Werder verabschiedet sich aus dem Keller

Bremen feierte im siebten Spiel den sechsten Sieg und ließ durch den 3:0-Erfolg gegen Schalke 04 den Abstiegskampf vorerst hinter sich. Die großen Höhepunkte fehlten der Partie zunächst, ein Schuss von Schöpf nach einer knappen Viertelstunde ging am Tor vorbei. Besser machte es Gebre Selassie, der auf Vorlage von Junuzovic zur Führung einköpfte. Schalke hatte bis zur Pause zwar deutlich mehr Ballbesitz (64 Prozent), kam aber zu selten in die Schnittstellen, um Werder richtig unter Druck zu setzen. Ohne den verletzten Delaney ging Bremen die zweite Hälfte an und hatte zunächst einige Arbeit, den Vorsprung gegen Schalke zu verteidigen. Doch per Elfmeter befreite sich Werder aus der Umklammerung. Kruse behielt die Nerven und schoss zum 2:0 ein. Danach war die Luft raus und Werder konterte sich zum 3:0. Mit nunmehr 35 Punkten haben die Norddeutschen einen Zähler mehr als Schalke.

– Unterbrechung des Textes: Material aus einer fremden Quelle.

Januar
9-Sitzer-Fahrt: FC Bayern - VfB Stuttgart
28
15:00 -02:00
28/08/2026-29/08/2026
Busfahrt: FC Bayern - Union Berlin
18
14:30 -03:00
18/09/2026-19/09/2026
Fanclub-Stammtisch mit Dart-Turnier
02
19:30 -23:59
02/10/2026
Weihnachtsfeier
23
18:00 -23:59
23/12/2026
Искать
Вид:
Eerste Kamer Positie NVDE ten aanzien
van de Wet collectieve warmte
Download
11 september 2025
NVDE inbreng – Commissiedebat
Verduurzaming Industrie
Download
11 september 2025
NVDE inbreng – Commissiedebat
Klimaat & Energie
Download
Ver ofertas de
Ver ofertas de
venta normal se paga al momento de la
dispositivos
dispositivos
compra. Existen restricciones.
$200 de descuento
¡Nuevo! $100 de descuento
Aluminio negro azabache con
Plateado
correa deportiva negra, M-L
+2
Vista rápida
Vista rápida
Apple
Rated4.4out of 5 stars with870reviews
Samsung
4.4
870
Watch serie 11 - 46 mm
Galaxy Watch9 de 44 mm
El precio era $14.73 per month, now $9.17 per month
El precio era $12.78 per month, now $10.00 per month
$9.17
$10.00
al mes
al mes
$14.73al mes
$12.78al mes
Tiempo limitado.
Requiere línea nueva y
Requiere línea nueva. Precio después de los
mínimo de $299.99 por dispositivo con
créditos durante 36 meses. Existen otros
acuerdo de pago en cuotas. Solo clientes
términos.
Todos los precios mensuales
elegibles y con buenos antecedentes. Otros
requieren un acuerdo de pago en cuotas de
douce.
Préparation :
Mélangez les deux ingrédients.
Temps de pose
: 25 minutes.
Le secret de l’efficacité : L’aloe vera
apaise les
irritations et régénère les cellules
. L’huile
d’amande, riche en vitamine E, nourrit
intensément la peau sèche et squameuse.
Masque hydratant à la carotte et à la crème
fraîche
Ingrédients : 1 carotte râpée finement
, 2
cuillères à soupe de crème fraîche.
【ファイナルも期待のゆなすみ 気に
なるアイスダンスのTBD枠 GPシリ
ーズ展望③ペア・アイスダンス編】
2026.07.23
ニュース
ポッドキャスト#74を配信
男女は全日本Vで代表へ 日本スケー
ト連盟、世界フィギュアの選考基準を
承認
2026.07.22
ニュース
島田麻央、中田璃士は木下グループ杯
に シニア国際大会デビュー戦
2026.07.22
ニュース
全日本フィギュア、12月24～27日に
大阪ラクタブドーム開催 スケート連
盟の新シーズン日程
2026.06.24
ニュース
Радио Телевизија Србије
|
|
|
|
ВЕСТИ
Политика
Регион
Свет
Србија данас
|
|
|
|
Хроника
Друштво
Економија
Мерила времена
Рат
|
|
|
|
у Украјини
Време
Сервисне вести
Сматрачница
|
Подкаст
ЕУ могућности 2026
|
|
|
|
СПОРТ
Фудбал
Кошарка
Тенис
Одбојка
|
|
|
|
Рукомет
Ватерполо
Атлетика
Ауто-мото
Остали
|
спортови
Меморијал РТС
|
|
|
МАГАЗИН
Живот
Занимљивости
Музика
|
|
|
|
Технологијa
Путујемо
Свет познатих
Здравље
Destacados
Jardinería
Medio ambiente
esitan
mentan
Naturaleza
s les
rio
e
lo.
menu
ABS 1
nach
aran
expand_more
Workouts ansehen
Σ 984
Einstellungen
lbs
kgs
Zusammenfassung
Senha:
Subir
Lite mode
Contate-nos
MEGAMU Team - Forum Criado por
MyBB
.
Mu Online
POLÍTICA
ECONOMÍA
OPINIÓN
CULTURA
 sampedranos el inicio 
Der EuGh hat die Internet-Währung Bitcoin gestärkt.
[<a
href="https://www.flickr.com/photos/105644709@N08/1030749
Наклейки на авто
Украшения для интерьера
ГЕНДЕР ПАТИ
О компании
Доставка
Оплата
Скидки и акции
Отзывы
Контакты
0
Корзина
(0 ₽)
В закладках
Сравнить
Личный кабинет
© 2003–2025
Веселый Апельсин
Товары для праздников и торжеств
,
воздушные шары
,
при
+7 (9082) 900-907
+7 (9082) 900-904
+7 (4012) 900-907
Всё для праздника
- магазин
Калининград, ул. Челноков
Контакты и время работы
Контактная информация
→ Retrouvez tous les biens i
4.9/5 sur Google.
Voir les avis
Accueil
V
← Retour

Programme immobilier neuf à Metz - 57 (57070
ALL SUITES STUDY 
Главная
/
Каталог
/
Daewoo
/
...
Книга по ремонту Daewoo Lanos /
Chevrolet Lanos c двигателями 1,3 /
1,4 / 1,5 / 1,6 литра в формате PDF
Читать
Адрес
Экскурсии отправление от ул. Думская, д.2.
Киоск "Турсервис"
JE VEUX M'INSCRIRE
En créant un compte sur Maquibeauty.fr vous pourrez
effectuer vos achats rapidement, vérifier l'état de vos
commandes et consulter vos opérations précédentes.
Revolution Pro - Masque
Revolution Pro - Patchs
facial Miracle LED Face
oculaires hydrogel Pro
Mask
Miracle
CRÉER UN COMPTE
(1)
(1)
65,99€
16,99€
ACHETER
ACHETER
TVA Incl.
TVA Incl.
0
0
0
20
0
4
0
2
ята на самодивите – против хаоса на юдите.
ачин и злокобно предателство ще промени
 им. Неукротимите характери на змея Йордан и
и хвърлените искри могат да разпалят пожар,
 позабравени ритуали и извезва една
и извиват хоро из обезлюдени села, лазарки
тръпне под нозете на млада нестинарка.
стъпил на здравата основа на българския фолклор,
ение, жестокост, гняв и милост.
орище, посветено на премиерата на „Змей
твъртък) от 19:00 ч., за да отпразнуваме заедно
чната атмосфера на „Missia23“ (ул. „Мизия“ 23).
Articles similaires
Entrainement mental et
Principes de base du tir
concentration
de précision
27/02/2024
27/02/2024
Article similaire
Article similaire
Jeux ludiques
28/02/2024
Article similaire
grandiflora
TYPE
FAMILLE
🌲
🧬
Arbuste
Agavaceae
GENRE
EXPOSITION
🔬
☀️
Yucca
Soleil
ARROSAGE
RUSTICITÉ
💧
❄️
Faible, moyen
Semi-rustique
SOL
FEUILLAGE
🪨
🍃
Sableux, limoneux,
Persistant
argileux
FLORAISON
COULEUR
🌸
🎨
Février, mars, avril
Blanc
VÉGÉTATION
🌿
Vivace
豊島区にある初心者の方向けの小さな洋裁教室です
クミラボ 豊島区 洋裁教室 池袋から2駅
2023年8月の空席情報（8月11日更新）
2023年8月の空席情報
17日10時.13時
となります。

Jojic baut Frankfurts Negativserie aus

Eintracht Frankfurt kam aus der Negativspirale auch in Köln nicht heraus und blieb im achten Spiel in Serie ohne Sieg und kassierte gar die sechste Niederlage. Der FC kam gut rein, hatte früh die Möglichkeit, doch Heintz rutschte der Ball über den Schlappen, als er nur noch hätte einschieben müssen. Die Eintracht hielt zunächst dagegen, kam ihrerseits gefährlich vors Tor, dabei traf beispielsweise Rebic nur die Latte. In der Folge gaben die Hessen bis zur Pause den Ton an (65 Prozent Ballbesitz), während vom FC zu wenig kam. Die kalte Dusche gab es dennoch für die Hessen, als Jojic nach dem Seitenwechsel aus 17 Metern mit einem Flachschuss die Führung erzielte. Köln zeigte sich auch durch die Einwechslung von Bittencourt deutlich verbessert und brachte die knappe Führung über die Zeit.